** Data extracts **
┏━━
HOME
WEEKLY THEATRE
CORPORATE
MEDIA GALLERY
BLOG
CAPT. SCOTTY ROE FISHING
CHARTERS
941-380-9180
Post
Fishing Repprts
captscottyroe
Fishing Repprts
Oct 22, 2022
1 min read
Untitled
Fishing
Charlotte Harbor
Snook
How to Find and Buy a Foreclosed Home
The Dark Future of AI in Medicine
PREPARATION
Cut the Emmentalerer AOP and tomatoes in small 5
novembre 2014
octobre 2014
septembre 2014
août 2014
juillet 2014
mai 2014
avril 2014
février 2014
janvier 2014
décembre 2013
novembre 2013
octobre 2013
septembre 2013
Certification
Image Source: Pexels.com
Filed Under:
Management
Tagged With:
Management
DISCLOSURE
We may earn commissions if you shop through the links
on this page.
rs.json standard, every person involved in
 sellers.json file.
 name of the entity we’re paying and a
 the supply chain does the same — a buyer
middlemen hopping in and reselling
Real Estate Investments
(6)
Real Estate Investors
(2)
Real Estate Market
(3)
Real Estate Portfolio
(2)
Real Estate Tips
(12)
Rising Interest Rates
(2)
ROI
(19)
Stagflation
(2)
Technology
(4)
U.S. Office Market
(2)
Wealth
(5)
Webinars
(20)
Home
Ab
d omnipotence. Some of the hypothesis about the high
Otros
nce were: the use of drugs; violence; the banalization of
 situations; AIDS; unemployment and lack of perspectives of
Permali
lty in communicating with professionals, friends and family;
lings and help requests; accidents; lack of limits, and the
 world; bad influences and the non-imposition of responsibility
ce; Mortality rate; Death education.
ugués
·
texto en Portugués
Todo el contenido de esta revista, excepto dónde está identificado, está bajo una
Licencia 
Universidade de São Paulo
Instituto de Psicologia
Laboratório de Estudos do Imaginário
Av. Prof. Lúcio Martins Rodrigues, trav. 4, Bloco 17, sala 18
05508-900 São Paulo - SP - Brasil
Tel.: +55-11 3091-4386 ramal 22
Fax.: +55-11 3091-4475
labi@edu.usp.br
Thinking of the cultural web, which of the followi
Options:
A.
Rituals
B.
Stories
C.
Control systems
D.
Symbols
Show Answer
┗━━
** What is expected **
The response should be the lines from the one containing "Thinking of the" through the last line of the data, set down exactly and with no other line.

** Completed task **
Thinking of the cultural web, which of the followi
Options:
A.
Rituals
B.
Stories
C.
Control systems
D.
Symbols
Show Answer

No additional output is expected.